▶ _REQUIRED ACTION_
Repeat the entries below word for word, starting at their very beginning and stopping after the line that contains "kompletną enterprise infrastrukturę:**". Include that line.

▶ _SUPPLIED MATERIAL_

----

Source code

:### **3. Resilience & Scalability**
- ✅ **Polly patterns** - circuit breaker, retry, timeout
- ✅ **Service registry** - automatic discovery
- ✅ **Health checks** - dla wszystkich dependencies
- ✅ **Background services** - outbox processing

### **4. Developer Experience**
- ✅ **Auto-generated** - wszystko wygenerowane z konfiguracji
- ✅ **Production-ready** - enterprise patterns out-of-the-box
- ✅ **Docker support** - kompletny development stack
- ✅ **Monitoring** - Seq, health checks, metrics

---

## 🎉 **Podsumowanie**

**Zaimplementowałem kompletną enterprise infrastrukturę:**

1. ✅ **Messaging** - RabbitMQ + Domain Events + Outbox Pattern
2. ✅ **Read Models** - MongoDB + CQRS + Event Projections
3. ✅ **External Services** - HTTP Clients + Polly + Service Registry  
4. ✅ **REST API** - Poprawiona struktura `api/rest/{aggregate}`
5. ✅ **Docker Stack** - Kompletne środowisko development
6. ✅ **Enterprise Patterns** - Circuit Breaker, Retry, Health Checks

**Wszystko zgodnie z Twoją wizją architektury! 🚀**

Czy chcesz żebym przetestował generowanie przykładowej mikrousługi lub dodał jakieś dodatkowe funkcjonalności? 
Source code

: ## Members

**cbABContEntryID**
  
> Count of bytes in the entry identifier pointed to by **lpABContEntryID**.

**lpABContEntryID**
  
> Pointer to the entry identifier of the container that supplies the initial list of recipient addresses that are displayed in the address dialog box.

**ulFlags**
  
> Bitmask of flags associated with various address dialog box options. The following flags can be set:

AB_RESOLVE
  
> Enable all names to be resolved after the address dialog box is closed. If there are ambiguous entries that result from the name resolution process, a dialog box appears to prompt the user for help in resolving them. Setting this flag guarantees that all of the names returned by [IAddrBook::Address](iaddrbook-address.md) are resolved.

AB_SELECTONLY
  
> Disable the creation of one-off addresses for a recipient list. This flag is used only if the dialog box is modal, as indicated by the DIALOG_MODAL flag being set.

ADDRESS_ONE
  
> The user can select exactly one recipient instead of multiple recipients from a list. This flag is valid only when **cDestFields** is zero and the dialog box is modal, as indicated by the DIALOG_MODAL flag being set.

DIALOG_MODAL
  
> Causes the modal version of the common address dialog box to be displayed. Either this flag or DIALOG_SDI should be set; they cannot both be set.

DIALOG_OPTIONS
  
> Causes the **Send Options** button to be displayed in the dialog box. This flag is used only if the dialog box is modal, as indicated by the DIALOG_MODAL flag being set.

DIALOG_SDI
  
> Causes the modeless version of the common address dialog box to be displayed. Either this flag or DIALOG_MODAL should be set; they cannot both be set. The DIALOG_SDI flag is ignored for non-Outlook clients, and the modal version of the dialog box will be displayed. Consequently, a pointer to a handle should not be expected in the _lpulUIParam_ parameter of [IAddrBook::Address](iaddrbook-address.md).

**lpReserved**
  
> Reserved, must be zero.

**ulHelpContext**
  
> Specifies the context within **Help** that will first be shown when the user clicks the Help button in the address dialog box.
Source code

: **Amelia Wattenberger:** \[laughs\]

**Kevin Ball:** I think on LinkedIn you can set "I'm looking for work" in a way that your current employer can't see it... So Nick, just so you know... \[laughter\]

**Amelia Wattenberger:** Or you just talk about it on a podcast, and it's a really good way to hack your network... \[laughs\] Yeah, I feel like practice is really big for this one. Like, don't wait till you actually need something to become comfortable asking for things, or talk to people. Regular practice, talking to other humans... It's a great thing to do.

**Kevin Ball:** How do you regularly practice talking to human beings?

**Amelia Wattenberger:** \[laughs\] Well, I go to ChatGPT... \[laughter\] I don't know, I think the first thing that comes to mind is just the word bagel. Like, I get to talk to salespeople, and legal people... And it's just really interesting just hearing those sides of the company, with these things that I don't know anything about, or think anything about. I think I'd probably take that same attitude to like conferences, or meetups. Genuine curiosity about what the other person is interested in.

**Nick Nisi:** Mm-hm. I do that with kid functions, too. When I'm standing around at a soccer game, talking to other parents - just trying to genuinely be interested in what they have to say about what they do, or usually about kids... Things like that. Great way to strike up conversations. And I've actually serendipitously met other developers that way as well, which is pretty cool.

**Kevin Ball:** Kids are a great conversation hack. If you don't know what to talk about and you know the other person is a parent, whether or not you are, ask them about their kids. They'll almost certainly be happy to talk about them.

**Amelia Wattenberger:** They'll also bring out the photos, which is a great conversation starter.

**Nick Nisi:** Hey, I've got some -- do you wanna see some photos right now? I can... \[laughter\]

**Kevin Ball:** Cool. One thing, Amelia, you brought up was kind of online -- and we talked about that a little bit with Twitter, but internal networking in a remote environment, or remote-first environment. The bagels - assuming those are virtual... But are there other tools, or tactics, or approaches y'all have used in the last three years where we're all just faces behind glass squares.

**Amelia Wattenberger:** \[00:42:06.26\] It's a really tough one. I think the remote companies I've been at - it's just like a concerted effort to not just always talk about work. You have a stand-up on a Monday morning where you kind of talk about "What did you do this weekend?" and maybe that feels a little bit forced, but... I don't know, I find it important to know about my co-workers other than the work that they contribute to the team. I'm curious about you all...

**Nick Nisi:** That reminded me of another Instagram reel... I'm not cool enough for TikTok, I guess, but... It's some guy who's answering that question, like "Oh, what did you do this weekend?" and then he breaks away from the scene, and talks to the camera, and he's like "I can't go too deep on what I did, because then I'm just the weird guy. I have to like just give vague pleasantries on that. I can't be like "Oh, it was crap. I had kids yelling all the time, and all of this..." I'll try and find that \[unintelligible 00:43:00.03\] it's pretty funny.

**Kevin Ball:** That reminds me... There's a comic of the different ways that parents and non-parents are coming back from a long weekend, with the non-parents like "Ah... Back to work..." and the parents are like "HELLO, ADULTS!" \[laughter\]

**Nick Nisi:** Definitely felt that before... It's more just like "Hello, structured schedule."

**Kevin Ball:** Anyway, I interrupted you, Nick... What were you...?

----

▶ _PROBLEM SOLUTION_
Source code

:### **3. Resilience & Scalability**
- ✅ **Polly patterns** - circuit breaker, retry, timeout
- ✅ **Service registry** - automatic discovery
- ✅ **Health checks** - dla wszystkich dependencies
- ✅ **Background services** - outbox processing

### **4. Developer Experience**
- ✅ **Auto-generated** - wszystko wygenerowane z konfiguracji
- ✅ **Production-ready** - enterprise patterns out-of-the-box
- ✅ **Docker support** - kompletny development stack
- ✅ **Monitoring** - Seq, health checks, metrics

---

## 🎉 **Podsumowanie**

**Zaimplementowałem kompletną enterprise infrastrukturę:**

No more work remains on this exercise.